Lia cerró los ojos, dejando una pequeña rendija para poder mirar.
La puerta se abrió.
Oliver entró con un ramo de flores, se sentó en el borde de la cama y tomó la mano de Lia.
El marido le acarició la muñeca y se inclinó más hacia ella.
Estaba convencido de que su esposa estaba fuertemente sedada y no oía nada.
Y entonces susurró:
«Por fin.
He esperado tanto tiempo esto.
Tu casa, tus cuentas, tu negocio…
Por fin todo será mío».
Sonrió suavemente, casi con ternura.
Lia lo comprendió.
Su marido siempre había querido solo su dinero.
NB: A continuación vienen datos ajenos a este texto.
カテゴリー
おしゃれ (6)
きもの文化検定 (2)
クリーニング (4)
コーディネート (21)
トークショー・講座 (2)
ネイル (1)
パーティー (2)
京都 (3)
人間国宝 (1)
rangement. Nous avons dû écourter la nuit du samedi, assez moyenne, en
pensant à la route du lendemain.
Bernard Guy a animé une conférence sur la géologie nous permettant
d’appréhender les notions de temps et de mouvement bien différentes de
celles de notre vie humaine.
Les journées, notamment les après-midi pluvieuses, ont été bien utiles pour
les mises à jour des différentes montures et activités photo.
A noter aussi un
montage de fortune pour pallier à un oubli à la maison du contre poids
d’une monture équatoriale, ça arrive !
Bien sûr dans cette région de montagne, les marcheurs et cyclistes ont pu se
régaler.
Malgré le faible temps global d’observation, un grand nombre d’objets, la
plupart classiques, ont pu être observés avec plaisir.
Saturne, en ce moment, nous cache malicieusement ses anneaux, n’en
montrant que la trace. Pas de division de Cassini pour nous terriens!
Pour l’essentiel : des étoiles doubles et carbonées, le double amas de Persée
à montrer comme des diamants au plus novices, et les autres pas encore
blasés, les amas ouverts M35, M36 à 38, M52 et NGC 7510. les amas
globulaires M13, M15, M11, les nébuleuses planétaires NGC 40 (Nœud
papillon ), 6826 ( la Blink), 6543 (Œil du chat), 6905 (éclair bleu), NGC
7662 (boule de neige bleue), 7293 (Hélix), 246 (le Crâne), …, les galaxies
Oliver se levantó, se puso una máscara de compasión y ya en el pasillo le dijo a la enfermera:
«Por favor, vigílela.
Estoy tan preocupado…
Ella es toda mi vida».
Su hipocresía casi la hizo sentir náuseas.
La puerta se cerró.
Lia abrió los ojos por completo.
Su corazón latía con fuerza.
De repente oyó el chapoteo del agua y pasos suaves en el pasillo.
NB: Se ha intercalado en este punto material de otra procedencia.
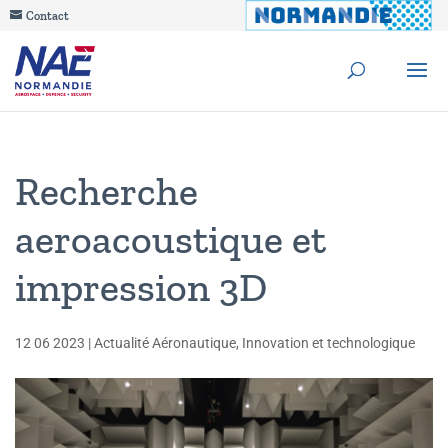
Contact
Recherche
aeroacoustique et
impression 3D
12 06 2023
|
Actualité Aéronautique
,
Innovation et technologique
Estaban fregando el suelo.
Lia reunió todas sus fuerzas y gritó:
«Chica… ven aquí».
La puerta se abrió un poco.
Una joven enfermera miró dentro de la habitación — delgada, asustada, pero atenta.
En su placa con el nombre se leía: «María».
«¿Sí?
¿Se siente mal?» preguntó, ya lista para correr a buscar al médico.
«No», susurró Lia.
«Necesito preguntarte algo».
María se acercó.
Lia le agarró la mano con la mayor fuerza que su debilidad le permitió.
«Escucha con atención.
Si haces todo lo que te digo…
nunca volverás a trabajar como enfermera.
Nunca».
María se quedó paralizada.
Sus ojos se abrieron de par en par.
«¿Qué tengo que…?»
Lia habló con calma, pero con determinación.
Lia dictó la dirección de la caja fuerte, el código, una lista de documentos, el nombre del abogado y las instrucciones sobre a quién llamar y qué grabaciones sacar del archivo de vigilancia de la clínica.
María escuchó sin interrumpirla.
Y cuando Lia terminó, la joven simplemente asintió con la cabeza.
«Haré todo.
Lo prometo».
María se puso a trabajar de inmediato.
Para la mañana, todo estaba listo.
Todos los documentos de los bienes inmuebles, los negocios, las carteras de inversión y las cajas fuertes fueron transferidos a una fundación benéfica.
Un pequeño porcentaje de la fundación quedó a nombre de María — lo bastante grande como para que nunca más tuviera que hacer trabajo físico pesado.
Cuando Oliver regresó a la clínica, estaba de humor para montar un espectáculo.
Entró en la habitación, se sentó a su lado y tomó la mano de Lia.
«¿Cómo te sientes?» susurró con voz quebrada.
Lia lo miró como si toda su fuerza la hubiera abandonado.
Su voz era débil, pero clara.
«Oliver…
he firmado…
los documentos».
Él se quedó paralizado.
«¿Qué…
qué documentos, cariño?»
Ella tosió suavemente, como si intentara reunir sus pensamientos.
«He transferido todo mi patrimonio a una fundación benéfica.
No recibirás nada».
El rostro de Oliver se contrajo.
«¿Qué has hecho?
Tú… tú no podías hacer eso».
«Creíste que estaba ciega…»
dijo ella con dureza.
«Deshazlo todo.
¿Me oyes?
Deshazlo.
Todo es mío, y tú vas a morir».
«Siempre quisiste mi muerte, Oliver.
Pero ahora parece que lo has perdido todo».